Any time a new technology – whether hardware or software makes its way onto the market and into our tool box, we are always quick to determine what it does and how it works. We take our new shiny toy around and shop it to our clients and tell them all the great things that it does how it will save them money, help them do something great or change the game. Equally (if not even more so) important, we should also know the limitations of our tools a common mis-step.
By knowing the limitations we dont oversell/misrepresent our new toys capabilities, or mislead our customer. In the case of Mobile LiDAR we can mitigate system limitations by effective augmentation of the collection methodology, or by supplementing collections with traditional surveying (or other means) to meet project requirements or expectations. Clients will respect us more when we are truthful about what we can, and cannot deliver.
The Manhole Example
Since placing our Mobile LiDAR system into service over a year and a half ago, Ive given countless presentations. Without fail, Im consistently asked the same question: How do we get invert elevations in manholes? Believe it or not, although Mobile LiDAR is an impressive technology, obtaining manhole inverts still requires removing the cover. Sure, you could pull every lid on a given route and drive that minefield with a LiDAR system, but I dont think anyones that irresponsible with crew and public safety (or have a big enough insurance rider) to propose that solution.
This example, albeit perhaps a little extreme, goes to the notion and in some cases the fear that Mobile LiDAR will someday replace traditional surveying, or that it is capable of handling every survey application. The truth is that Mobile LiDAR is simply another tool at the disposal of the surveying, engineering and GIS professionals.
What about Grass?
Perhaps the second most common question is how do we manage grassy surfaces in developing a bare earth digital elevation model (DEM), cross-sections, slopes, contours and other volumetric analysis. Since the premise of LiDAR requires line of sight to the object being measured ideally the ground any impediment is going to cause a challenge whether it is an artificial or a natural obstacle.
The accuracies we are attempting to achieve on a given Mobile LiDAR project, often far less than 0.1, requires more stringent analysis than other remote sensing techniques. Effective application of various and well-designed algorithms will allow you to successfully model a bare earth surface for areas having shorter grass, but dense ground vegetation can limit ones ability to accurately model the ground surface. By strategically utilizing GPS or traditional surveying techniques to acquire check points throughout the collection, we provide a means to validate our processing techniques, and overall data accuracy.

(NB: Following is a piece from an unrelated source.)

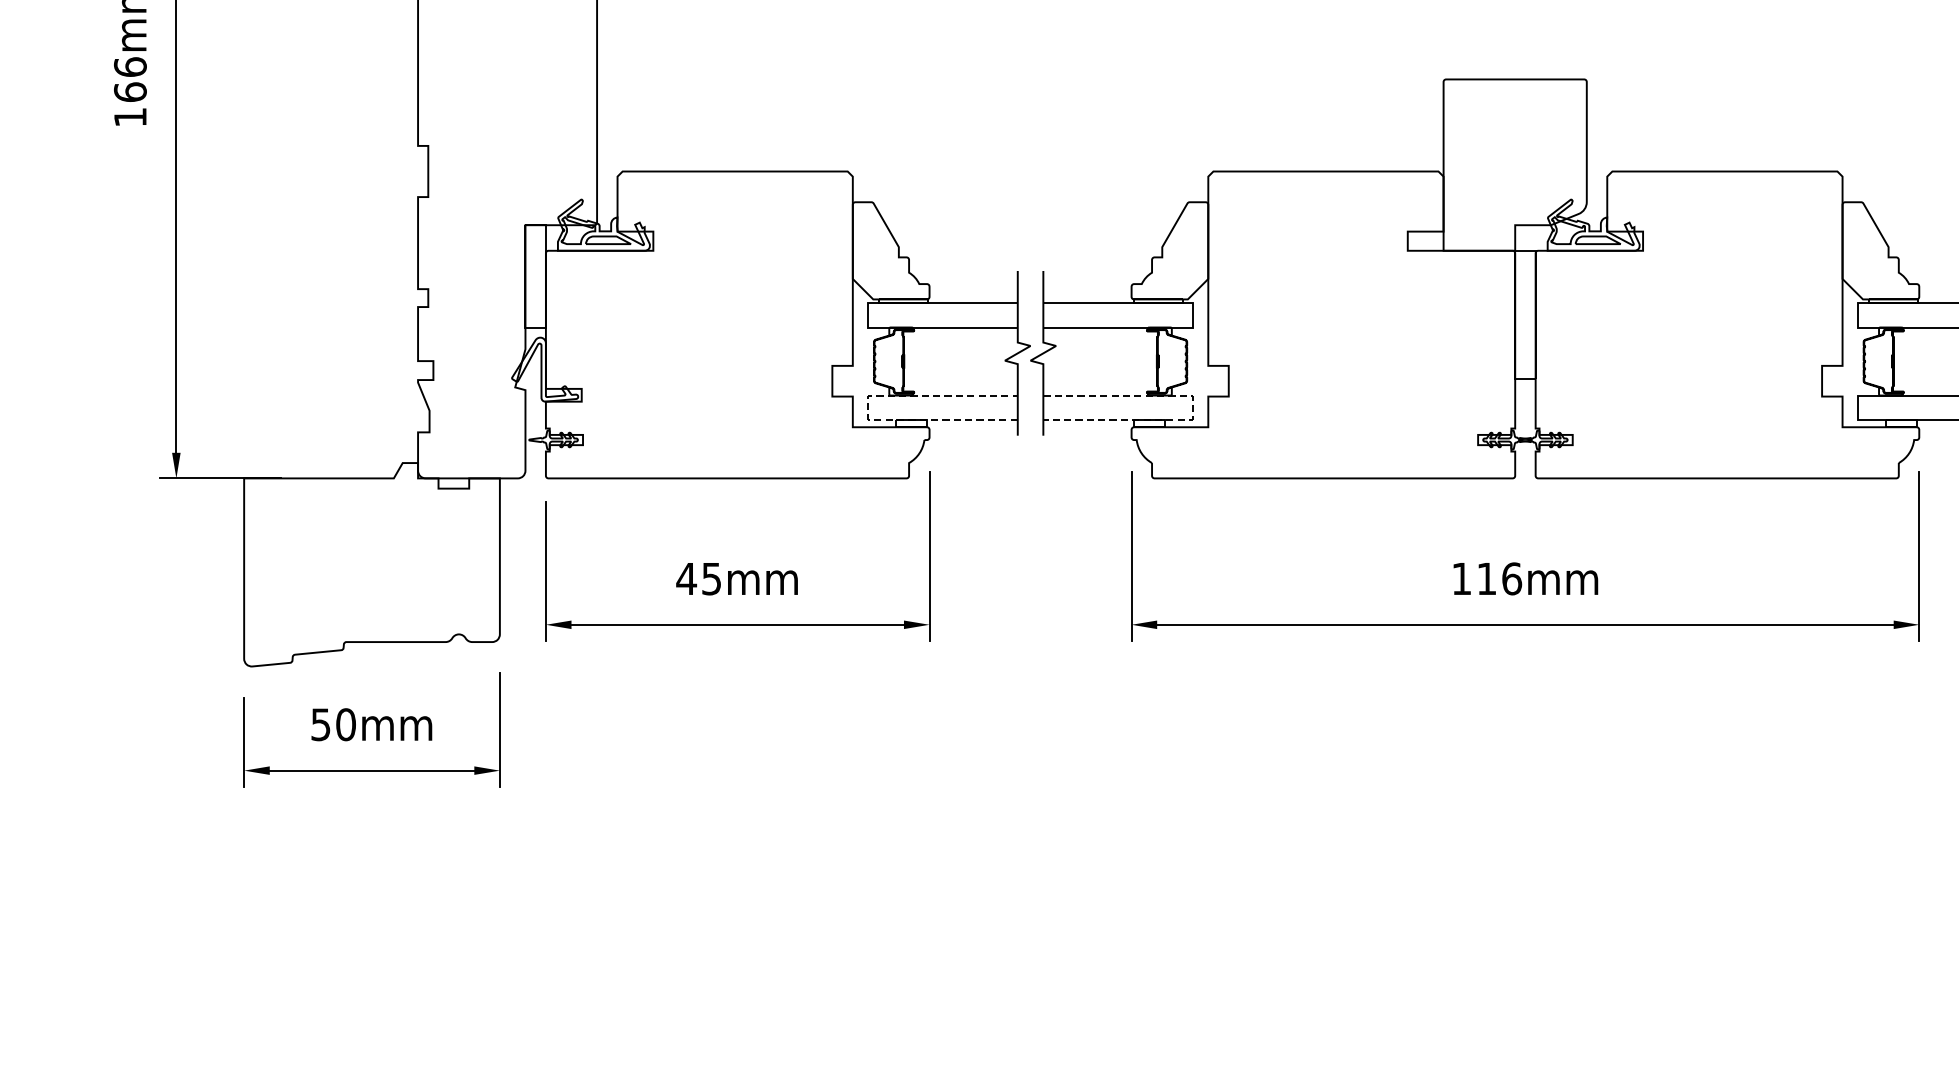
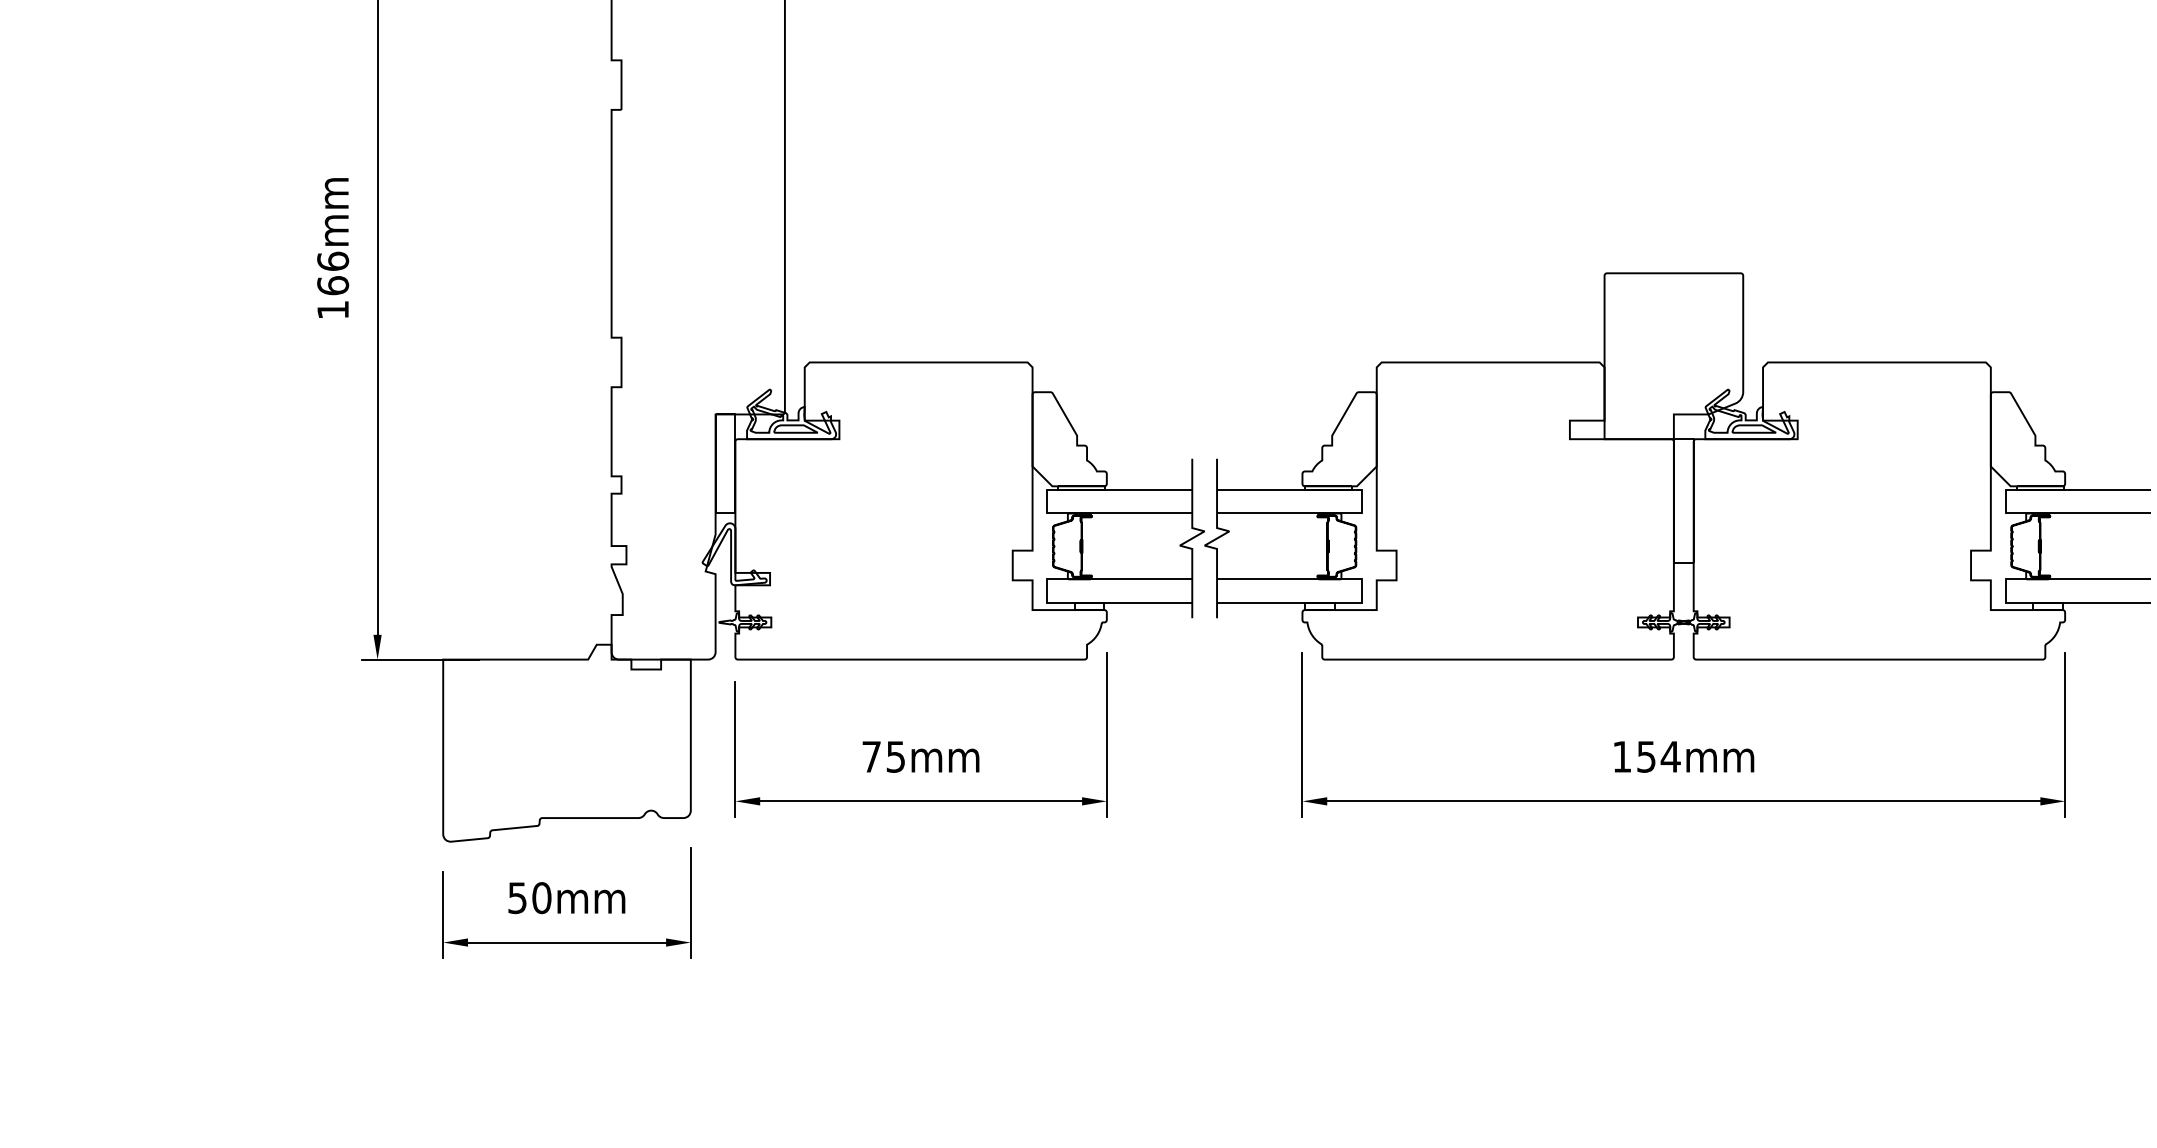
line: (868, 408) -> (1047, 591), dashed -> solid
line: (1192, 408) -> (1361, 591), dashed -> solid
text: (686, 578) -> (871, 756), 45mm -> 75mm
text: (1499, 578) -> (1658, 756), 116mm -> 154mm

Living in Louisiana Im all too aware of our levee network. You can quickly differentiate Federal and non-Federal levees by their maintenance. Some local Federal levees are putting-green smooth, with bike trails or parks. The non-Federal levees have such dense vegetation growing on them they look like a developing rain forest. Knowing your systems limitations, accuracy requirements, and your clients expectations, are all needed in order to develop an effective, appropriate solution.
As with aerial LiDAR and photogrammetric applications, obscured features or regions present an additional challenge for Mobile LiDAR. I instruct our operators that if you cant see it, the system isnt measuring it. Often this premise yields an in-field augment to the collection, but sometimes these blind spots are unavoidable.
For example, in an urban environment, parallel parked cars will prevent complete coverage of the curb, gutter and features immediately behind the cars. Since augmenting the collection by driving on the sidewalk is likely not permissible, other field collection methodologies must be employed.
Educate yourself and your clients to your systems limitations. Knowing how to adequately compensate for those limitations forms the foundation for developing trust, a realistic project scope, a sound collection methodology, and ultimately project success.